La CNIL craint que les fichiers de dépistage Covid soient utilisés par les policiers

Par Emmanuelle Bourdy
27 juillet 2021 11:35 Mis à jour: 27 juillet 2021 11:36

La présidente de la CNIL (Commission nationale de l’informatique et des libertés) Marie-Laure Denis, a tiré la sonnette d’alarme auprès des sénateurs de la commission des lois, le 21 juillet dernier. Elle estime que le projet de loi relatif à l’extension du passe sanitaire porte gravement atteinte aux libertés et dénonce notamment le fait que les fichiers de dépistage du Covid-19 puissent être utilisés par les personnels de police et de gendarmerie.

Un récent texte du gouvernement modifie les personnes ayant accès aux fichiers sanitaires SI-DEP (Système d’informations de DEPistage), en y ajoutant les agents de police judiciaire et les agents de contrôle. Cela permet ainsi de faire respecter à la lettre les dix jours d’isolement pour les cas positifs au Covid en les contrôlant, ainsi que le rapporte Public Sénat.

Depuis mai 2020, une loi permet uniquement aux professionnels tels que les médecins, pharmaciens, biologistes des laboratoires de dépistage Covid-19, mais également aux professionnels habilités par la CNAM (Caisse nationale d’assurance maladie), la SPF (Santé publique France) et aux ARS (Agences régionales de santé), d’avoir accès aux dossiers des patients qui se sont fait dépister au Covid-19. Après s’être fait tester, la personne reçoit un SMS lui indiquant si elle était positive ou non, ses données étant jusque-là stockées par le laboratoire, sur une plateforme sécurisée.

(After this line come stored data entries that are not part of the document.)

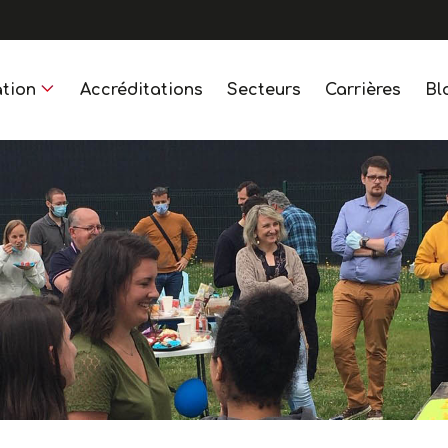
tion
Accréditations
Secteurs
Carrières
Bl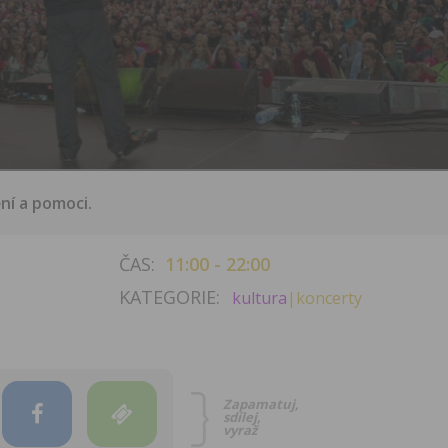
ění a pomoci.
ČAS:
11:00 - 22:00
KATEGORIE:
kultura
|koncerty
Zapamatuj,
sdílej,
vyraž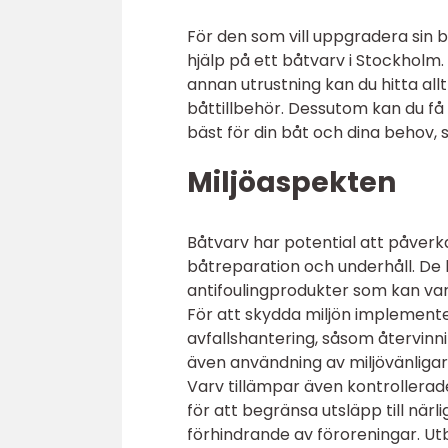
För den som vill uppgradera sin b
hjälp på ett båtvarv i Stockholm
annan utrustning kan du hitta all
båttillbehör. Dessutom kan du få 
bäst för din båt och dina behov, 
Miljöaspekten
Båtvarv har potential att påver
båtreparation och underhåll. De 
antifoulingprodukter som kan var
För att skydda miljön implemente
avfallshantering, såsom återvinn
även användning av miljövänligar
Varv tillämpar även kontrollerad
för att begränsa utsläpp till när
förhindrande av föroreningar. Ut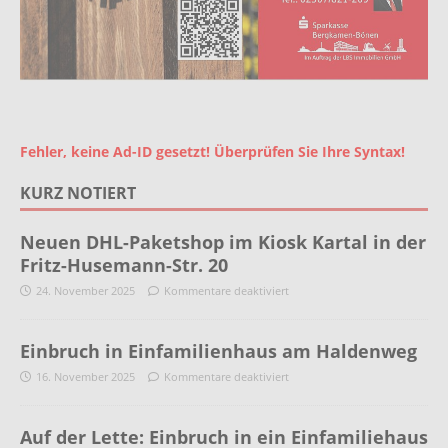
Fehler, keine Ad-ID gesetzt! Überprüfen Sie Ihre Syntax!
KURZ NOTIERT
Neuen DHL-Paketshop im Kiosk Kartal in der
Fritz-Husemann-Str. 20
24. November 2025
Kommentare deaktiviert
Einbruch in Einfamilienhaus am Haldenweg
16. November 2025
Kommentare deaktiviert
Auf der Lette: Einbruch in ein Einfamiliehaus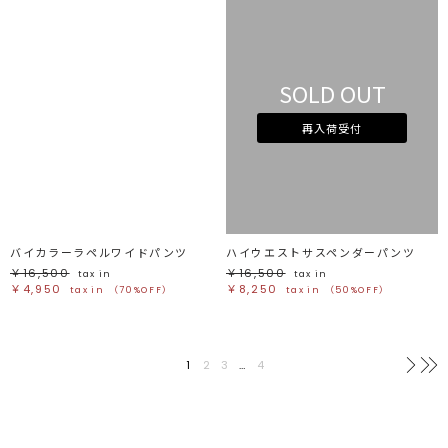
SOLD OUT
再入荷受付
バイカラーラペルワイドパンツ
ハイウエストサスペンダーパンツ
￥16,500
￥16,500
tax in
tax in
￥4,950
￥8,250
tax in
（70%OFF）
tax in
（50%OFF）
1
2
3
…
4
次へ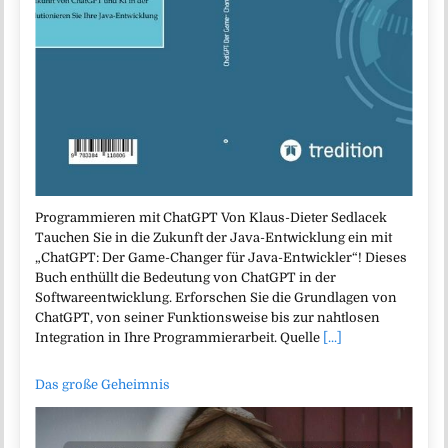
Programmieren mit ChatGPT Von Klaus-Dieter Sedlacek
Tauchen Sie in die Zukunft der Java-Entwicklung ein mit
„ChatGPT: Der Game-Changer für Java-Entwickler“! Dieses
Buch enthüllt die Bedeutung von ChatGPT in der
Softwareentwicklung. Erforschen Sie die Grundlagen von
ChatGPT, von seiner Funktionsweise bis zur nahtlosen
Integration in Ihre Programmierarbeit. Quelle
[...]
Das große Geheimnis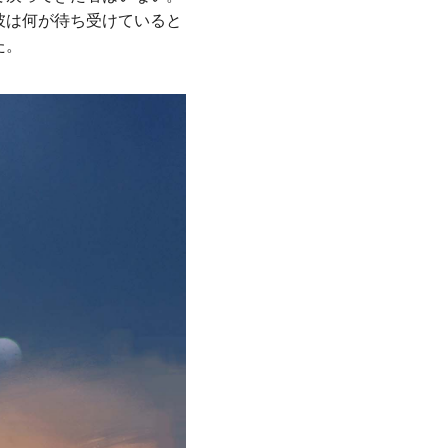
彼は何が待ち受けていると
た。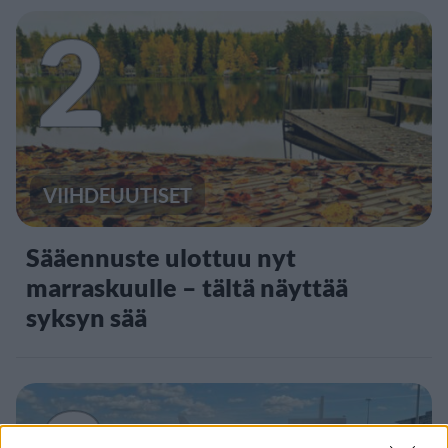
2
VIIHDEUUTISET
Sääennuste ulottuu nyt
marraskuulle – tältä näyttää
syksyn sää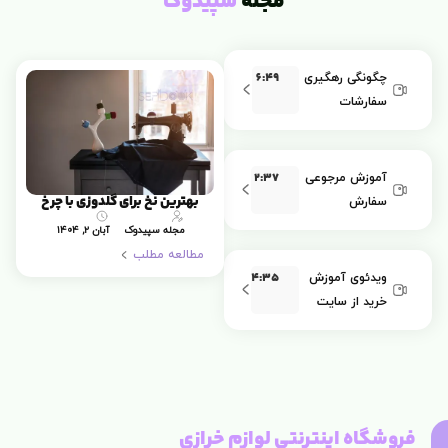
مجله
سپیدوک
6:49
چگونگی رهگیری
سفارشات
2:37
آموزش مرجوعی
بهترین نخ برای گلدوزی با چرخ
سفارش
مجله سپیدوک
آبان ۲, ۱۴۰۴
مطالعه مطلب
4:35
ویدئوی آموزش
خرید از سایت
فروشگاه اینترنتی لوازم خرازی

Cela « change complètement la finalité d’un fichier »

« C’est la philosophie même du traitement de données qui s’en trouve modifiée », a déclaré Marie-Laure Denis, la présidente de la CNIL. Jean-Yves Leconte, sénateur PS, craint que ne s’installe un « phénomène de contournement ». Les patients ne vont plus aller « se faire tester gratuitement et librement de peur d’être placés sous surveillance », craint-il. De plus, les patients risquent alors d’attendre « le dernier moment avant d’être pris en charge », souligne-t-il encore à Public Sénat. « On ne va pas mettre la moitié des policiers de France à la surveillance des cas positifs au Covid », s’exclame-t-il. Selon lui, « il faut plutôt essayer de nourrir une éthique de responsabilité ».

Le sénateur de Haute-Savoie et membre du groupe Union centriste Loïc Hervé, considère quant à lui que cette nouvelle donne « change complètement la finalité d’un fichier ». « On l’a créé pour qu’il soit médical, et il devient finalement un fichier policier, ça fait réfléchir », réagit-il. Il a d’ailleurs récemment déposé un amendement dans lequel il demande la suppression de l’extension du passe sanitaire aux lieux de la vie quotidienne, jugeant cette mesure discriminatoire et liberticide.

Uniquement dans des cas tout à fait exceptionnels…

Selon Philippe Bas, le rapporteur (LR) du texte, « la divulgation de données de santé à des personnels de police et de gendarmerie ne peut être envisagée que dans des cas tout à fait exceptionnels et avec de grandes précautions dans ce cas ». Il a toutefois précisé qu’il œuvrerait pour « préserver les chances de réussite du dispositif sanitaire » proposé par le gouvernement.

« Dans l’hypothèse où la nécessité d’un tel traitement serait démontrée, la CNIL s’interroge sur la nécessité de créer un fichier distinct ou de réfléchir à des modalités permettant de cloisonner hermétiquement ces traitements de nature très différente, afin que les services préfectoraux n’aient pas accès à l’ensemble des données que peut consulter le médecin ou l’enquêteur sanitaire », a préconisé la présidente de la CNIL, invitant les sénateurs à « inscrire toutes les précautions nécessaires dans la loi », ainsi que le rapporte encore Public Sénat.